Effect of cooling methods on the residual properties of concrete exposed to elevated temperature

Abstract

One of the most damaging effects a building may suffer is a fire. Structures may be exposed to temperatures of more than 1000 °C while the fire is burning. In the course of and after the fire, structural concrete loses its rigidity and strength. The concrete's residual strength qualities may also be significantly influenced by the cooling phase's speed and cooling medium. In an attempt to compare the impact of various cooling regimes on concrete, an investigation has been made. The effects of adding polypropylene fibres and air entrainment admixtures were examined in addition to studies on traditional concrete. The water-cement ratio, cement mass and type, and aggregate type were all the same throughout the test. After cooling down from five distinct heat stages ranging from 150 to 900 °C, samples were compared to their unheated counterparts' results. Five distinct approaches, including slow cooling, forced air cooling, cooling with water mist, quenching, and the “normal” cooling under laboratory conditions, were used to study the cooling effects.

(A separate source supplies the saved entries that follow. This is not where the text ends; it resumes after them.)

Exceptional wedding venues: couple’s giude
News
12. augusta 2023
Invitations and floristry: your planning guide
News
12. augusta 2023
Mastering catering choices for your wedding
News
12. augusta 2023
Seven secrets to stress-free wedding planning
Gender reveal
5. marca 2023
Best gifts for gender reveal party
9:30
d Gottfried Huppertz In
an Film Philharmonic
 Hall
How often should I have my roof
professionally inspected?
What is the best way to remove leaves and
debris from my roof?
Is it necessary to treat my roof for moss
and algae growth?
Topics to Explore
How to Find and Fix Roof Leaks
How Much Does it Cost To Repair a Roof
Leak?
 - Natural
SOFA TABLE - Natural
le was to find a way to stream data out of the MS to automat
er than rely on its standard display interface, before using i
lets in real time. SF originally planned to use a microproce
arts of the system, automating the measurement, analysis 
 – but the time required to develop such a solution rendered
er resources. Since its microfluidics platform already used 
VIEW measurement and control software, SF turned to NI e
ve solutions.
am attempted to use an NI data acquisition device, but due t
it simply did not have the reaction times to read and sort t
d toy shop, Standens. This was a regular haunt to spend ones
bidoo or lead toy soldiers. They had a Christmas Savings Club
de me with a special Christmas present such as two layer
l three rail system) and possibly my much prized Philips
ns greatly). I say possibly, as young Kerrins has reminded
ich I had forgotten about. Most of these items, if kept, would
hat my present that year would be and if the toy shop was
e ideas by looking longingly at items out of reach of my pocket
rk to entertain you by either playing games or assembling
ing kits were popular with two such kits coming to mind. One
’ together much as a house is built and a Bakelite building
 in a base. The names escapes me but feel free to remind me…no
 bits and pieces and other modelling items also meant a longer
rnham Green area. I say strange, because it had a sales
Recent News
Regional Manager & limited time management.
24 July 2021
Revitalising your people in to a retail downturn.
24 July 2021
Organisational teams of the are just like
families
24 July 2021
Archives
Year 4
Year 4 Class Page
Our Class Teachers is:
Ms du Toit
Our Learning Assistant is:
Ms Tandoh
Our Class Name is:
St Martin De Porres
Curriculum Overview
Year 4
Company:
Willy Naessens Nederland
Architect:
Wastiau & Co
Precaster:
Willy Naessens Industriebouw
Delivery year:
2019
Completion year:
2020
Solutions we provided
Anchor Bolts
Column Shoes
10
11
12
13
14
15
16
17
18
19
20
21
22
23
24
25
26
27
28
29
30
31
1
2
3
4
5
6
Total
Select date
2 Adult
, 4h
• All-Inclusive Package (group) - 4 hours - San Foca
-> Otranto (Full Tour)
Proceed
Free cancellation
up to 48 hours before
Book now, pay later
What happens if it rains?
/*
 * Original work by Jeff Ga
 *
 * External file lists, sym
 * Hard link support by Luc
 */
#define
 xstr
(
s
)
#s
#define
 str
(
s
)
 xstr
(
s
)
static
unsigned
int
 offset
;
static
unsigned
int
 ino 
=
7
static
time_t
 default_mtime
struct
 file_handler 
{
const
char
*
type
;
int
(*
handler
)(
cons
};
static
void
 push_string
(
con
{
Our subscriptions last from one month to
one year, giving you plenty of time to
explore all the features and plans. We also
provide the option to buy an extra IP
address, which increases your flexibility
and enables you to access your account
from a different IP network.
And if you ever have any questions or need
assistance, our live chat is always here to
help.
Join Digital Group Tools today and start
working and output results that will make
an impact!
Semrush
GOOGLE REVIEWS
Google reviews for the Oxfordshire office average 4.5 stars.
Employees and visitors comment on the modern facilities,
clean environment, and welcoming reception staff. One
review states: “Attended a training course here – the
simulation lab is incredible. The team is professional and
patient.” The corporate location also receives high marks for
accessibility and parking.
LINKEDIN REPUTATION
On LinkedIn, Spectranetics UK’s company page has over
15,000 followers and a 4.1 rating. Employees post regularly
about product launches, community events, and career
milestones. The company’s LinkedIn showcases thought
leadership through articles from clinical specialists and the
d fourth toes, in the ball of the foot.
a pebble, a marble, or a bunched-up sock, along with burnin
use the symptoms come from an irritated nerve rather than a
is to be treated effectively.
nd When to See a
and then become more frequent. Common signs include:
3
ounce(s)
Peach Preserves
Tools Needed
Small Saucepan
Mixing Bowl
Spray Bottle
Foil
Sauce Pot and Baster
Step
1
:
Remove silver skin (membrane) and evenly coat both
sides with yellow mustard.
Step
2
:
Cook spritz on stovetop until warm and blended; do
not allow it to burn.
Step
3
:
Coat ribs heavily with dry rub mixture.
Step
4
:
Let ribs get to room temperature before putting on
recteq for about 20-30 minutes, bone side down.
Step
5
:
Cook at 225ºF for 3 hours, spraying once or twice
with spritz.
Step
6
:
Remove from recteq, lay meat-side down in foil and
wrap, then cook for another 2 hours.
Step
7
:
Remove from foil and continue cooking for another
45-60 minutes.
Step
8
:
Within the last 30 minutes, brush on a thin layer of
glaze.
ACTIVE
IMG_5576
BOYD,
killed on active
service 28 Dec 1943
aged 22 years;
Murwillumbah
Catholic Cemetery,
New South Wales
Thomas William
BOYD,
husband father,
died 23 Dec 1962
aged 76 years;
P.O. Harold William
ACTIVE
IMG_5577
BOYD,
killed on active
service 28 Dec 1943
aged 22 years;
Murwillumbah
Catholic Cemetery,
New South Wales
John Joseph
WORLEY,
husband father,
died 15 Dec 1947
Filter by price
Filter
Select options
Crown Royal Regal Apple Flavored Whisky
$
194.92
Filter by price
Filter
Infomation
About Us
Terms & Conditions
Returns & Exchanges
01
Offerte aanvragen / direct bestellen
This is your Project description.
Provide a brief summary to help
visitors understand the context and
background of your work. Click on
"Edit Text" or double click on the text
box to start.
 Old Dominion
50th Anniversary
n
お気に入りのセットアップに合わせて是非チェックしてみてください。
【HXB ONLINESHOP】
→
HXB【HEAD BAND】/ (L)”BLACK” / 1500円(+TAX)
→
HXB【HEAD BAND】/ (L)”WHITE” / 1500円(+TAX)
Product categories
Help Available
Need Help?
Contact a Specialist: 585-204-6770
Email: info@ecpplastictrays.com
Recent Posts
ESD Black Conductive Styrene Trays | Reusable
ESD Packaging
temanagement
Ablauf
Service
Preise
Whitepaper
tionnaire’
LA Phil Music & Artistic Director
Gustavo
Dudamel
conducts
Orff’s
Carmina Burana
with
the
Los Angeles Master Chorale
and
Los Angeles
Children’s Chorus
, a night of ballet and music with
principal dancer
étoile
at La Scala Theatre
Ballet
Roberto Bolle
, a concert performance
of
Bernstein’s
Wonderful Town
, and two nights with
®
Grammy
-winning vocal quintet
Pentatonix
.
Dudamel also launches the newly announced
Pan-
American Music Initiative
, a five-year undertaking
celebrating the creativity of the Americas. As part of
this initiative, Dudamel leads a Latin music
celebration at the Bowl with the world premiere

The study aimed to examine integrated temperature endurance numbers, relative residual compressive strength values, and residual compressive strength values in addition to visual observation. Regulations were matched with the outcomes. The findings demonstrated that, up to 600 °C, there were no appreciable changes in the residual properties between the various cooling methods or between the different mediums with virtually the same cooling pace. The apparent disintegration of water-cooled samples was evident after cooling from 900 °C.